Background and Challenge

Healthcare reform and its various side-effects dramatically re-shape an employer group’s incentives and options when considering health insurance for its employees.  Many employer groups are seeking to either: a) exit the benefits administration of health coverage entirely, or b) convert from defined-benefit to defined-contribution health coverage. Those employers that continue to offer coverage want a variety of cost-competitive solutions to meet their beneficiaries’ needs.

Given this environment, one of the nation’s largest benefit consultancies engaged L.E.K. to independently analyze the nature and magnitude of the private health insurance exchange opportunity. The benefit consultancy considered private health insurance exchanges a powerful disruptive force to its “high touch” business model and asked us whether the consultancy should proactively disrupt itself by building its own private health insurance exchange.

Approach and Recommendations

We worked with the consultancy’s senior management team to develop a robust fact base and rationale for how much and how quickly to invest in a private health insurance exchange offering.

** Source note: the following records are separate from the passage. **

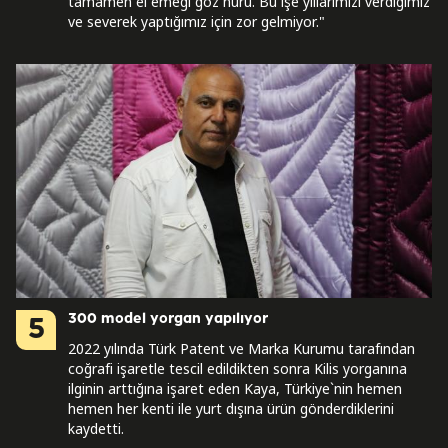
tamamen el emeği göz nuru. Bu işe yıllarımızı verdiğimiz
ve severek yaptığımız için zor gelmiyor."
300 model yorgan yapılıyor
5
2022 yılında Türk Patent ve Marka Kurumu tarafından
coğrafi işaretle tescil edildikten sonra Kilis yorganına
ilginin arttığına işaret eden Kaya, Türkiye`nin hemen
hemen her kenti ile yurt dışına ürün gönderdiklerini
kaydetti.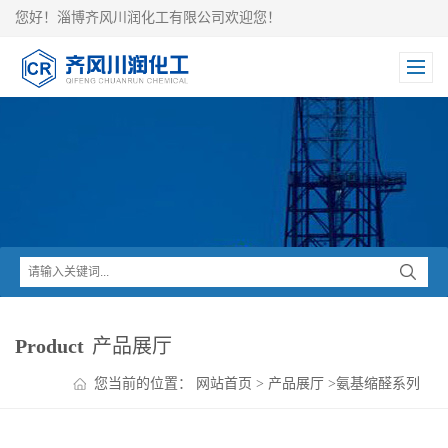
您好！淄博齐风川润化工有限公司欢迎您！
Product
产品展厅
您当前的位置：
网站首页
>
产品展厅
>
氨基缩醛系列
中间体
>
现货供应氨基乙醛缩二乙醇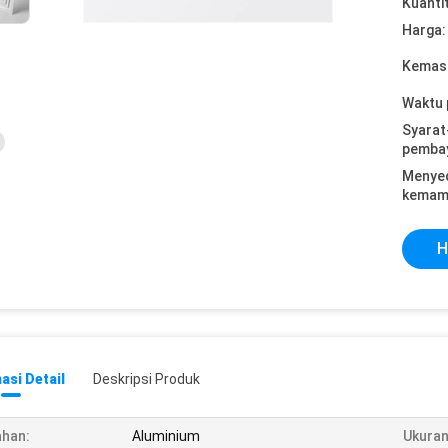
Kuanti
Harga:
Kemasa
Waktu 
Syarat
pemba
Menye
kemam
H
asi Detail
Deskripsi Produk
han:
Aluminium
Ukuran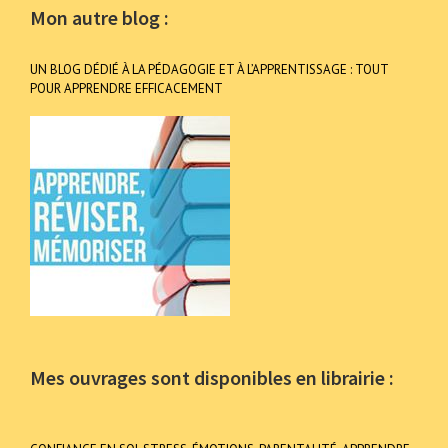
Mon autre blog :
UN BLOG DÉDIÉ À LA PÉDAGOGIE ET À L’APPRENTISSAGE : TOUT
POUR APPRENDRE EFFICACEMENT
Mes ouvrages sont disponibles en librairie :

Work streams included:

  • Significant primary and secondary research to:
    • Detail market drivers and their relative influence
    • Segment employer groups based on needs, buying patterns, and other drivers
    • Inform product mix between Medicare Supplement, Employer Group Waiver Plans (EGWPs), Medicare Group, and Medicare Advantage plans
  • Creation of a market model and forecast scenarios for the market opportunity
  • Working sessions with client management to review and validate assumptions
  • Final business case for executive review and for investment case validation

Results

The consultancy’s executive team agreed with our bullish case for immediate and meaningful investment in the private health insurance exchange opportunity. The consultancy invested heavily and created a market-leading solution. To date, the consultancy has transitioned many of its employer group clients to its exchange and has attracted significant new business from competitors that were slower to develop an exchange offering. Analysts now routinely cite the consultancy’s “first mover advantage” in building critical, early scale to win in the new defined-contribution environment.